Firstly, I don't know why it's `hdfs://master:9000/user/root`, I do set
namenode's IP address to `hdfs://master:9000`, but why spark chose the
directory `/user/root`?

Then, I make a directory `/user/root/data/mllib/sample_libsvm_data.txt` on
every host of the cluster, so I hope spark can find this file. But the same
error occurs again. 



--
View this message in context: http://apache-spark-user-list.1001560.n3.nabble.com/Run-spark-machine-learning-example-on-Yarn-failed-tp28435.html
Sent from the Apache Spark User List mailing list archive at Nabble.com.

---------------------------------------------------------------------
To unsubscribe e-mail: user-unsubscribe@spark.apache.org

Re: Run spark machine learning example on Yarn failed

Posted by Femi Anthony <fe...@gmail.com>.
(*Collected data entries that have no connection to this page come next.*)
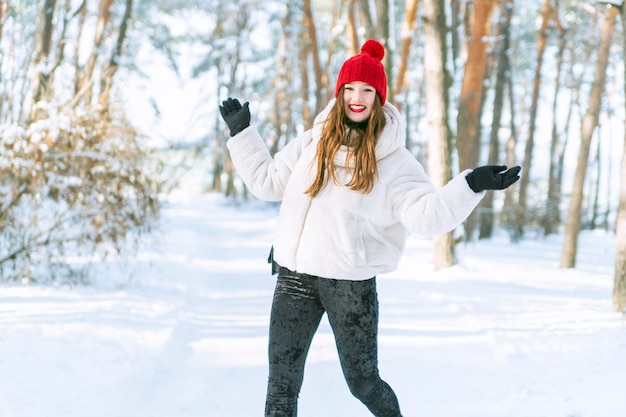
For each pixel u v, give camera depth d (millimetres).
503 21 20547
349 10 19422
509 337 5730
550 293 9094
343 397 4062
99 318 5602
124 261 7996
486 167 2445
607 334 5883
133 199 7676
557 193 25344
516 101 34219
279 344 2732
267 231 19047
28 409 3348
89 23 21594
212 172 48625
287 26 29594
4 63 8648
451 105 11031
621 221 7320
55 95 7867
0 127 6957
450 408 3840
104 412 3480
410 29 18031
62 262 7430
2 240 7328
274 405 2721
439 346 5449
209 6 31203
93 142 7414
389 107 2725
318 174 2658
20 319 5285
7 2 8852
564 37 22766
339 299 2682
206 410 3748
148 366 4395
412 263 12281
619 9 7391
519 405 3879
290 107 31219
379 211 2666
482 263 13055
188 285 8133
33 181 6957
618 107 29078
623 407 3811
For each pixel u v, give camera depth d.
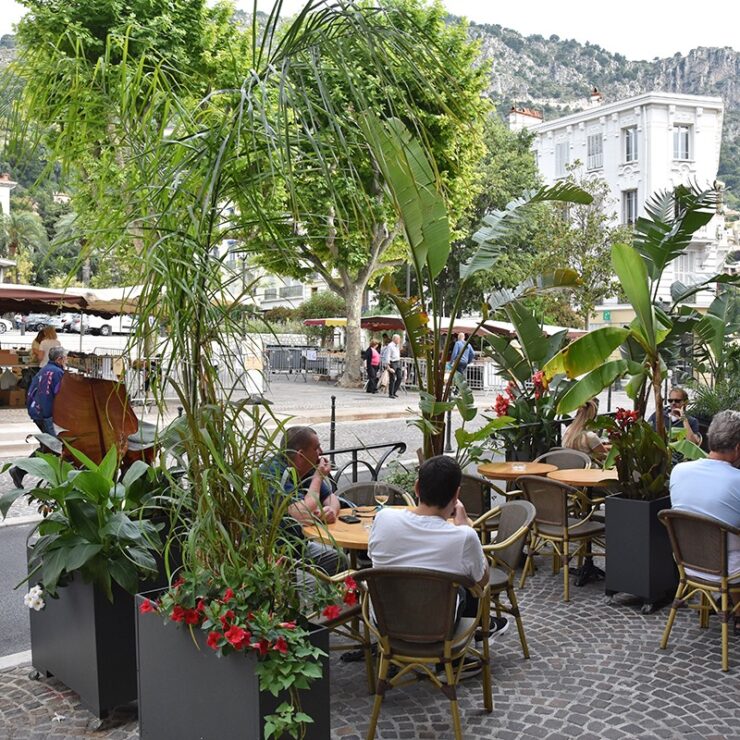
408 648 3.85
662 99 42.22
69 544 3.91
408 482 7.60
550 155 47.88
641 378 7.13
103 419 4.78
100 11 15.59
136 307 3.18
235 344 3.19
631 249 6.12
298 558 3.61
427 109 16.52
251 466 3.24
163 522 4.32
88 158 3.55
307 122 3.01
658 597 5.85
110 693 4.01
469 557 3.83
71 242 3.36
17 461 4.07
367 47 2.94
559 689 4.46
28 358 19.14
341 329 41.16
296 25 3.01
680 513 4.89
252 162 3.19
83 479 3.94
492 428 7.51
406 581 3.78
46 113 3.58
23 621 5.82
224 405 3.17
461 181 19.38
Have you tried specifying an absolute instead of a relative path ?

Femi



> On Feb 27, 2017, at 8:18 PM, Yunjie Ji <jy...@163.com> wrote:
> 
> After start the dfs, yarn and spark, I run these code under the root
> directory of spark on my master host: 
> `MASTER=yarn ./bin/run-example ml.LogisticRegressionExample
> data/mllib/sample_libsvm_data.txt`
> 
> Actually I get these code from spark's README. And here is the source code
> about LogisticRegressionExample on GitHub: 
> https://github.com/apache/spark/blob/master/examples/src/main/scala/org/apache/spark/examples/ml/LogisticRegressionExample.scala
> <https://github.com/apache/spark/blob/master/examples/src/main/scala/org/apache/spark/examples/ml/LogisticRegressionExample.scala>  
> 
> Then, error occurs: 
> `Exception in thread "main" org.apache.spark.sql.AnalysisException: Path
> does notexist:
> hdfs://master:9000/user/root/data/mllib/sample_libsvm_data.txt;`
> 
> Firstly, I don't know why it's `hdfs://master:9000/user/root`, I do set
> namenode's IP address to `hdfs://master:9000`, but why spark chose the
> directory `/user/root`?
> 
> Then, I make a directory `/user/root/data/mllib/sample_libsvm_data.txt` on
> every host of the cluster, so I hope spark can find this file. But the same
> error occurs again. 
> 
> 
> 
> --
> View this message in context: http://apache-spark-user-list.1001560.n3.nabble.com/Run-spark-machine-learning-example-on-Yarn-failed-tp28435.html
> Sent from the Apache Spark User List mailing list archive at Nabble.com.
> 
> ---------------------------------------------------------------------
> To unsubscribe e-mail: user-unsubscribe@spark.apache.org
> 

---------------------------------------------------------------------
To unsubscribe e-mail: user-unsubscribe@spark.apache.org

Re: Run spark machine learning example on Yarn failed

Posted by Marco Mistroni <mm...@gmail.com>.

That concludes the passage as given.